Syllabus info


Signals and noise. Introduction to measurements, errors and statistical distributions. Mathematical treatment of signals and noise in the time and in the frequency domain. Signal-to-Noise ratio (S/N). Autocorrelation functions, energy and power spectra. Noise sources in electronic circuits and sensors. Main types of noise spectra.

Extracting signals from noise. Linear filters with constant parameters and with time-variant parameters, action on signals and noise and resultant S/N. Pulse-signals and constant-parameter low-pass filters; Gated Integrator (GI); Boxcar Integrator (BI); Sample-and-Hold (S&H) and fast samplers; discrete filtering by sampling and weighted average of samples. Optimum filtering for pulse-amplitude measurements, significance and practical usefulness. Noise with 1/f spectrum: characteristic features and ensuing problems, filtering approach. Constant-parameter high-pass filters; correlated double sampling (CDS) and further developments; Baseline Restorer (BLR). Periodic signals and constant-parameter resonant filters; modulation of signals and noise; Lock-in Amplifier (LIA), analog and digital implementations of LIAs. 

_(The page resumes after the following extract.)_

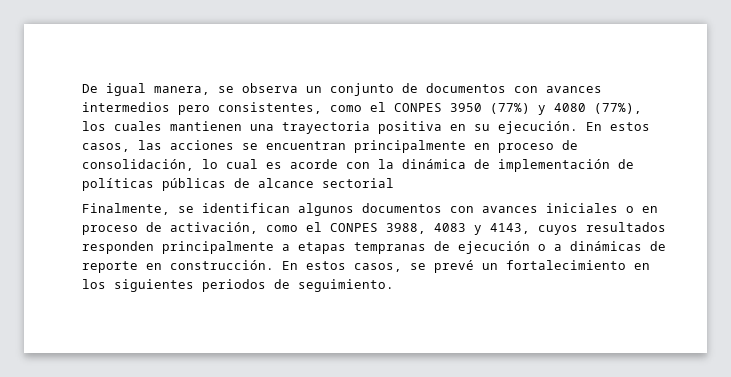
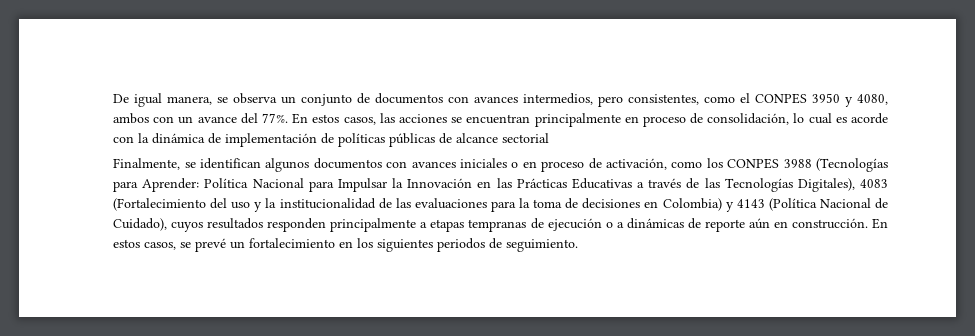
[81,102,170,112] intermedios -> [523,93,594,105] intermedios,
[489,103,642,115] [81,121,578,134] (77%) y 4080 (77%), los cuales mantienen una trayectoria positiva en su ejecución. -> [845,94,889,107] [113,113,289,124] y 4080, ambos con un avance del 77%.
[305,222,530,235] el CONPES 3988, 4083 y 4143, -> [706,158,888,172] [113,178,888,192] [113,198,889,212] [113,218,168,231] los CONPES 3988 (Tecnologías para Aprender: Política Nacional para Impulsar la Innovación en las Prácticas Educativas a través de las Tecnologías Digitales), 4083 (Fortalecimiento del uso y la institucionalidad de las evaluaciones para la toma de decisiones en Colombia) y 4143 (Política Nacional de Cuidado),
(138, 267) none -> [748,218,770,229] aún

Sensors. The physical principles of their operationis discussed; the device structure and technology; characteristic features and electrical parameters; output signals and information content; equivalent electric circuit; internal noise. Photodetectors: vacuum tube and semiconductor photodiodes; photoconductors; Photomultiplier tubes (PMT), avalanche photodiodes (APD) and single-photon avalanche diodes (SPAD); analog and digital detection, single-photon counting (SPC) and time-correlated single- photon counting (TCSPC). Temperature Sensors: thermo resistances. Strain and Force Sensors: strain gauges sensors.